# Ridgeway spark arrestor



## Terl (Jan 2, 2008)

I would like a couple of Ridgeway or beartrap spark arrestors for a couple C&S projects. Seems like I remember someone making a kit. Looked at Ozarks and Trackside details but didn't see anything. Anybody have information, or maybe some LGB parts I could use?

Thanks

Terl


----------



## Steve Stockham (Jan 2, 2008)

If you're doing a project in 1:20.3 then Accucraft makes a nice Ridgway Spark Arrestor. One small detail: the cost is $150!


----------



## East Broad Top (Dec 29, 2007)

I think that was Shortline Car and Foundry who was making that at one point.
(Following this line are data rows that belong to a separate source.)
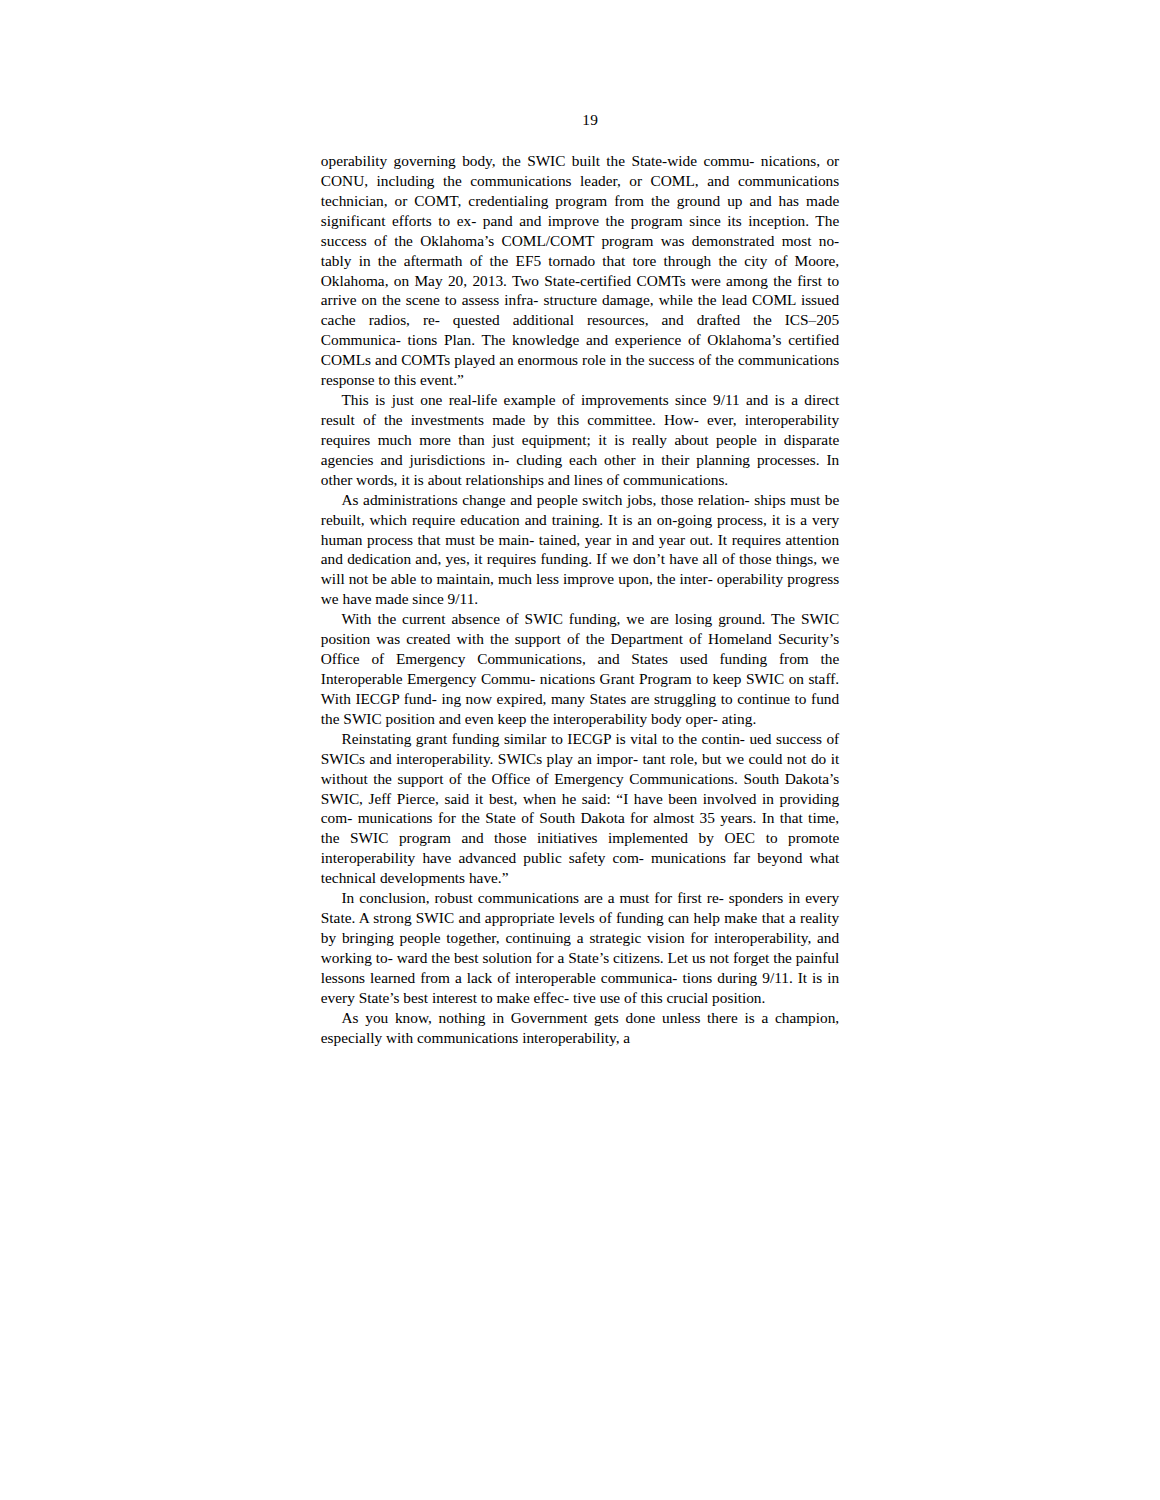19
operability governing body, the SWIC built the State-wide commu‑ nications, or CONU, including the communications leader, or COML, and communications technician, or COMT, credentialing program from the ground up and has made significant efforts to ex‑ pand and improve the program since its inception. The success of the Oklahoma’s COML/COMT program was demonstrated most no‑ tably in the aftermath of the EF5 tornado that tore through the city of Moore, Oklahoma, on May 20, 2013. Two State-certified COMTs were among the first to arrive on the scene to assess infra‑ structure damage, while the lead COML issued cache radios, re‑ quested additional resources, and drafted the ICS–205 Communica‑ tions Plan. The knowledge and experience of Oklahoma’s certified COMLs and COMTs played an enormous role in the success of the communications response to this event.”
This is just one real-life example of improvements since 9/11 and is a direct result of the investments made by this committee. How‑ ever, interoperability requires much more than just equipment; it is really about people in disparate agencies and jurisdictions in‑ cluding each other in their planning processes. In other words, it is about relationships and lines of communications.
As administrations change and people switch jobs, those relation‑ ships must be rebuilt, which require education and training. It is an on-going process, it is a very human process that must be main‑ tained, year in and year out. It requires attention and dedication and, yes, it requires funding. If we don’t have all of those things, we will not be able to maintain, much less improve upon, the inter‑ operability progress we have made since 9/11.
With the current absence of SWIC funding, we are losing ground. The SWIC position was created with the support of the Department of Homeland Security’s Office of Emergency Communications, and States used funding from the Interoperable Emergency Commu‑ nications Grant Program to keep SWIC on staff. With IECGP fund‑ ing now expired, many States are struggling to continue to fund the SWIC position and even keep the interoperability body oper‑ ating.
Reinstating grant funding similar to IECGP is vital to the contin‑ ued success of SWICs and interoperability. SWICs play an impor‑ tant role, but we could not do it without the support of the Office of Emergency Communications. South Dakota’s SWIC, Jeff Pierce, said it best, when he said: “I have been involved in providing com‑ munications for the State of South Dakota for almost 35 years. In that time, the SWIC program and those initiatives implemented by OEC to promote interoperability have advanced public safety com‑ munications far beyond what technical developments have.”
In conclusion, robust communications are a must for first re‑ sponders in every State. A strong SWIC and appropriate levels of funding can help make that a reality by bringing people together, continuing a strategic vision for interoperability, and working to‑ ward the best solution for a State’s citizens. Let us not forget the painful lessons learned from a lack of interoperable communica‑ tions during 9/11. It is in every State’s best interest to make effec‑ tive use of this crucial position.
As you know, nothing in Government gets done unless there is a champion, especially with communications interoperability, a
Haven't seen them around in a bit, but they always kept a low profile. I saw the Accucraft one at Caboose the other day. The good news is that with gas prices this low (Good Lord, did I really just use "low" and "gas prices" in the same sentence?), it no longer costs you $150 to drive down to Denver.  

Later, 

K


----------



## railgeek (Jan 15, 2008)

*The bear trap is not really difficult to scratch build. There are numerous photos around.
Sure beats the heck out of paying $150.00.*


----------



## Terl (Jan 2, 2008)

Thanks 

I intend to bash a C-16 into a C&S engine in about 1/22.5 scale or there abouts, so the Accurcraft part would be too big. Will probably scratch build one or two. 

Terl


----------